Não obstante, os sábios, no decurso dessa Pandemia, não deixaram de seguir os ensinamentos do austríaco Ignaz Semmeweiss (1847) e do inglês Joseph Lister (1865), que advogaram com veemência, à época, que, para se combater germes, recomendava-se técnica de assepsia como a simples medida em lavar as mãos para que se alcançassem resultados alvissareiros. O primeiro, ao combater a Sepse Puerperal, e o segundo, as infecções pós-operatórias, com corolários significativos, provando que sabão e água continuam sendo medidas profiláticas adequadas.

Quanto à balbúrdia oriunda dessa congestão literária, sobretudo daquilo que já foi publicado no prazo de seis meses a respeito da Covid-19 e que certamente deverá ser prorrogado por tempo indefinido, obriga ao resgate dos ensinamentos de Gregorio Marañon, em meados do século passado, ao afirmar que: “reunida toda a bibliografia sobre um ponto qualquer da ciência, a sua imensa extensão impedir-lhe-ia a leitura e que, mesmo para quem lesse toda, o julgamento do que nela existe de verdade e mentira seria uma tarefa inacessível à razão humana.” Essa reflexão do mestre contemporâneo, nas palavras do médico e memorialista Pedro Nava, em obra de sua autoria, Território de Epidauro, “põe a nu um dos maiores flagelos com que se tem de haver o médico, qual a improvisação hiperbólica de um contingente literário composto na sua maioria de material menos honesto e falsamente científico.”

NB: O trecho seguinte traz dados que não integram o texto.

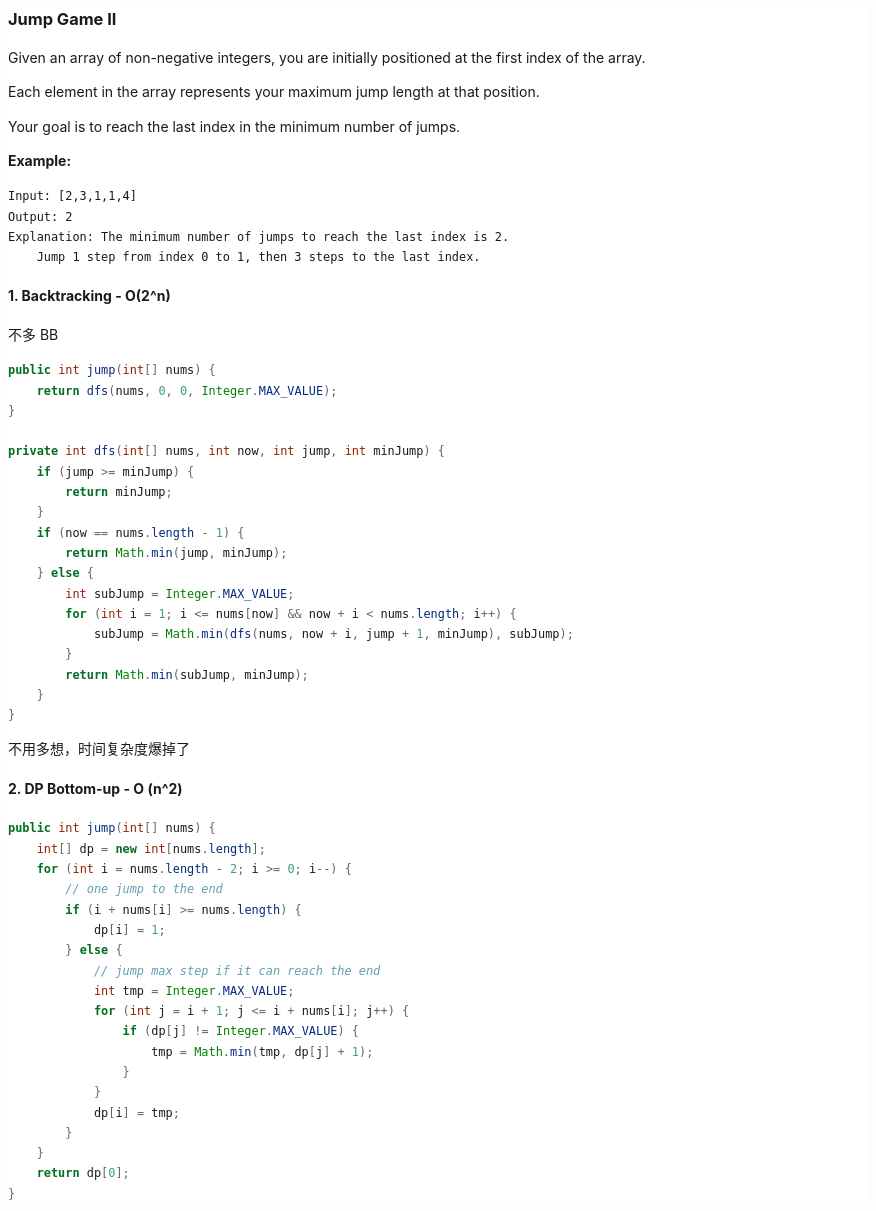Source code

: ### Jump Game II

Given an array of non-negative integers, you are initially positioned at the first index of the array.

Each element in the array represents your maximum jump length at that position.

Your goal is to reach the last index in the minimum number of jumps.

**Example:**

```
Input: [2,3,1,1,4]
Output: 2
Explanation: The minimum number of jumps to reach the last index is 2.
    Jump 1 step from index 0 to 1, then 3 steps to the last index.
```

#### 1. Backtracking - O(2^n)

不多 BB

```java
public int jump(int[] nums) {
    return dfs(nums, 0, 0, Integer.MAX_VALUE);
}

private int dfs(int[] nums, int now, int jump, int minJump) {
    if (jump >= minJump) {
        return minJump;
    }
    if (now == nums.length - 1) {
        return Math.min(jump, minJump);
    } else {
        int subJump = Integer.MAX_VALUE;
        for (int i = 1; i <= nums[now] && now + i < nums.length; i++) {
            subJump = Math.min(dfs(nums, now + i, jump + 1, minJump), subJump);
        }
        return Math.min(subJump, minJump);
    }
}
```

不用多想，时间复杂度爆掉了

#### 2. DP Bottom-up - O (n^2)

```java
public int jump(int[] nums) {
    int[] dp = new int[nums.length];
    for (int i = nums.length - 2; i >= 0; i--) {
        // one jump to the end
        if (i + nums[i] >= nums.length) {
            dp[i] = 1;
        } else {
            // jump max step if it can reach the end
            int tmp = Integer.MAX_VALUE;
            for (int j = i + 1; j <= i + nums[i]; j++) {
                if (dp[j] != Integer.MAX_VALUE) {
                    tmp = Math.min(tmp, dp[j] + 1);
                }
            }
            dp[i] = tmp;
        }
    }
    return dp[0];
}
```
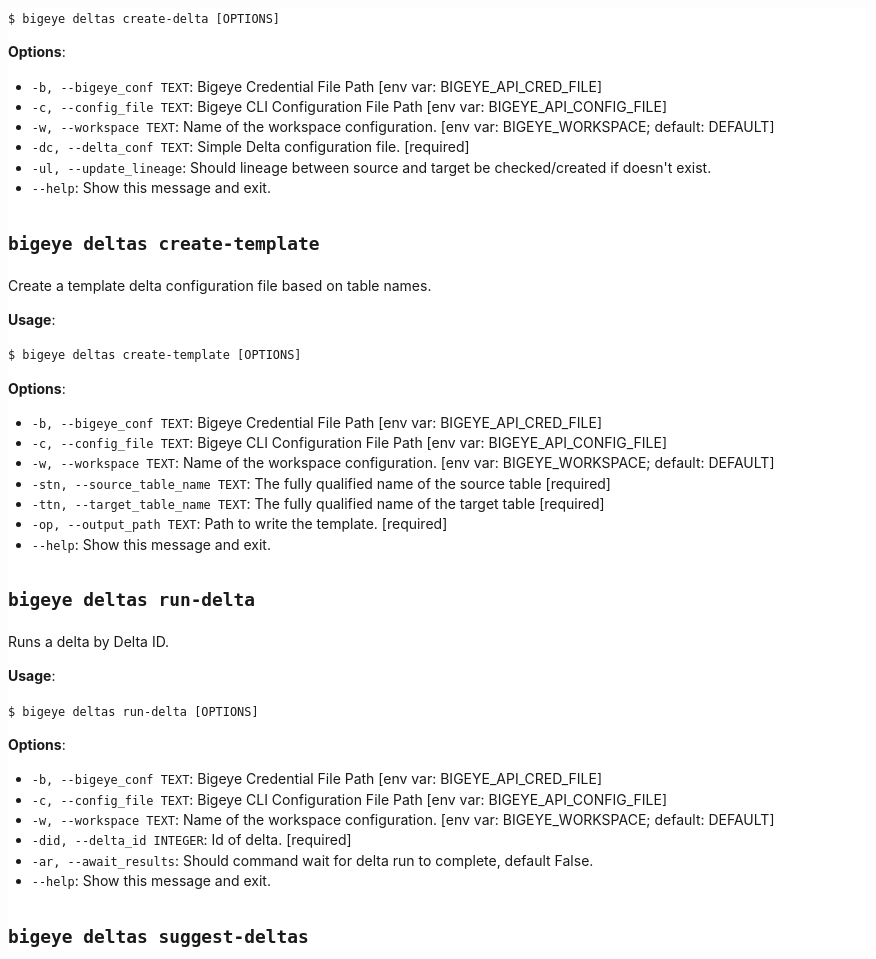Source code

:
 ```console
$ bigeye deltas create-delta [OPTIONS]
```

**Options**:

* `-b, --bigeye_conf TEXT`: Bigeye Credential File Path  [env var: BIGEYE_API_CRED_FILE]
* `-c, --config_file TEXT`: Bigeye CLI Configuration File Path  [env var: BIGEYE_API_CONFIG_FILE]
* `-w, --workspace TEXT`: Name of the workspace configuration.  [env var: BIGEYE_WORKSPACE; default: DEFAULT]
* `-dc, --delta_conf TEXT`: Simple Delta configuration file.  [required]
* `-ul, --update_lineage`: Should lineage between source and target be checked/created if doesn't exist.
* `--help`: Show this message and exit.

## `bigeye deltas create-template`

Create a template delta configuration file based on table names.

**Usage**:

```console
$ bigeye deltas create-template [OPTIONS]
```

**Options**:

* `-b, --bigeye_conf TEXT`: Bigeye Credential File Path  [env var: BIGEYE_API_CRED_FILE]
* `-c, --config_file TEXT`: Bigeye CLI Configuration File Path  [env var: BIGEYE_API_CONFIG_FILE]
* `-w, --workspace TEXT`: Name of the workspace configuration.  [env var: BIGEYE_WORKSPACE; default: DEFAULT]
* `-stn, --source_table_name TEXT`: The fully qualified name of the source table  [required]
* `-ttn, --target_table_name TEXT`: The fully qualified name of the target table  [required]
* `-op, --output_path TEXT`: Path to write the template.  [required]
* `--help`: Show this message and exit.

## `bigeye deltas run-delta`

Runs a delta by Delta ID.

**Usage**:

```console
$ bigeye deltas run-delta [OPTIONS]
```

**Options**:

* `-b, --bigeye_conf TEXT`: Bigeye Credential File Path  [env var: BIGEYE_API_CRED_FILE]
* `-c, --config_file TEXT`: Bigeye CLI Configuration File Path  [env var: BIGEYE_API_CONFIG_FILE]
* `-w, --workspace TEXT`: Name of the workspace configuration.  [env var: BIGEYE_WORKSPACE; default: DEFAULT]
* `-did, --delta_id INTEGER`: Id of delta.  [required]
* `-ar, --await_results`: Should command wait for delta run to complete, default False.
* `--help`: Show this message and exit.

## `bigeye deltas suggest-deltas`
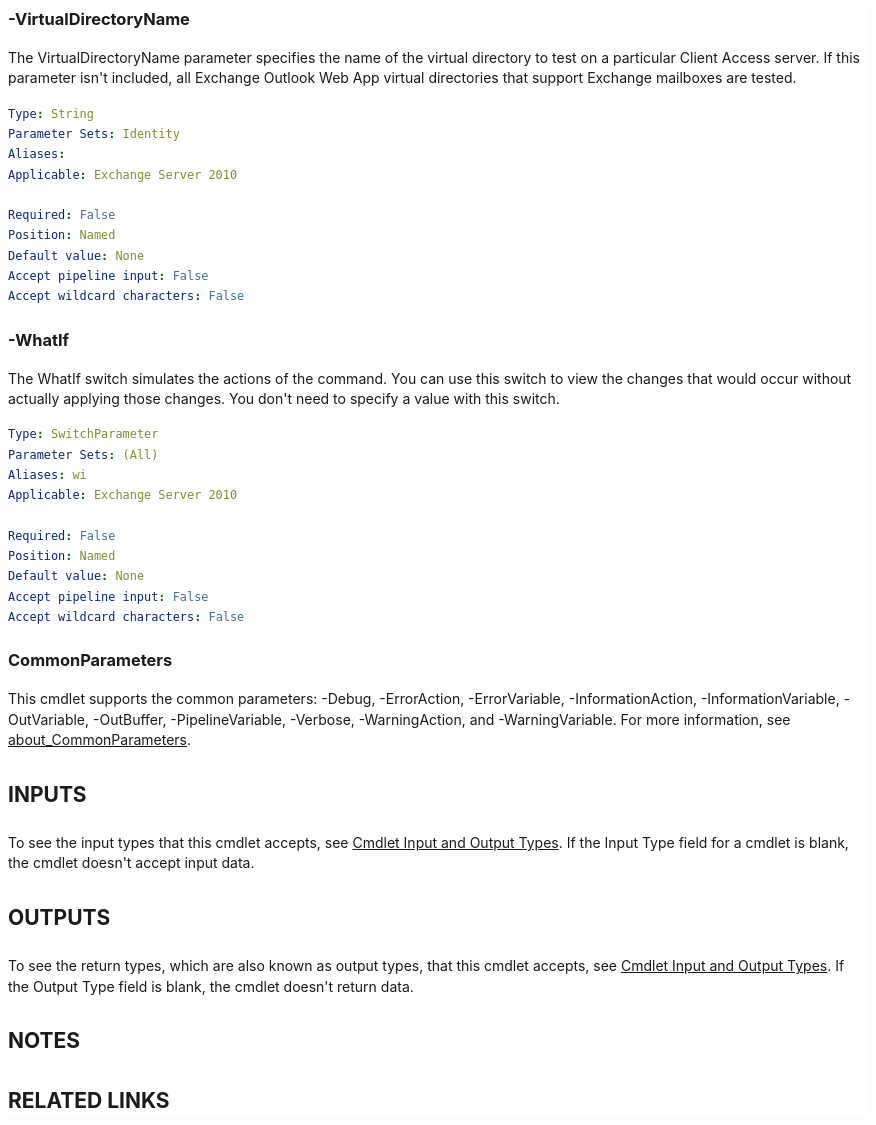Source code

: ### -VirtualDirectoryName
The VirtualDirectoryName parameter specifies the name of the virtual directory to test on a particular Client Access server. If this parameter isn't included, all Exchange Outlook Web App virtual directories that support Exchange mailboxes are tested.

```yaml
Type: String
Parameter Sets: Identity
Aliases:
Applicable: Exchange Server 2010

Required: False
Position: Named
Default value: None
Accept pipeline input: False
Accept wildcard characters: False
```

### -WhatIf
The WhatIf switch simulates the actions of the command. You can use this switch to view the changes that would occur without actually applying those changes. You don't need to specify a value with this switch.

```yaml
Type: SwitchParameter
Parameter Sets: (All)
Aliases: wi
Applicable: Exchange Server 2010

Required: False
Position: Named
Default value: None
Accept pipeline input: False
Accept wildcard characters: False
```

### CommonParameters
This cmdlet supports the common parameters: -Debug, -ErrorAction, -ErrorVariable, -InformationAction, -InformationVariable, -OutVariable, -OutBuffer, -PipelineVariable, -Verbose, -WarningAction, and -WarningVariable. For more information, see [about_CommonParameters](https://go.microsoft.com/fwlink/p/?LinkID=113216).

## INPUTS

###  
To see the input types that this cmdlet accepts, see [Cmdlet Input and Output Types](https://go.microsoft.com/fwlink/p/?LinkId=2081749). If the Input Type field for a cmdlet is blank, the cmdlet doesn't accept input data.

## OUTPUTS

###  
To see the return types, which are also known as output types, that this cmdlet accepts, see [Cmdlet Input and Output Types](https://go.microsoft.com/fwlink/p/?LinkId=2081749). If the Output Type field is blank, the cmdlet doesn't return data.

## NOTES

## RELATED LINKS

Infere-se que, em situações assemelhadas, o médico jamais cometerá excessos quando simplesmente recomendar que seus pacientes devam restringir-se a lavar as mãos com frequência, utilizar EPIs e manter distanciamento físico, até prova em contrário! Afinal, bene vixit qui bene latuit (bem viveu quem bem se escondeu), segundo o filósofo Hermann Hesse.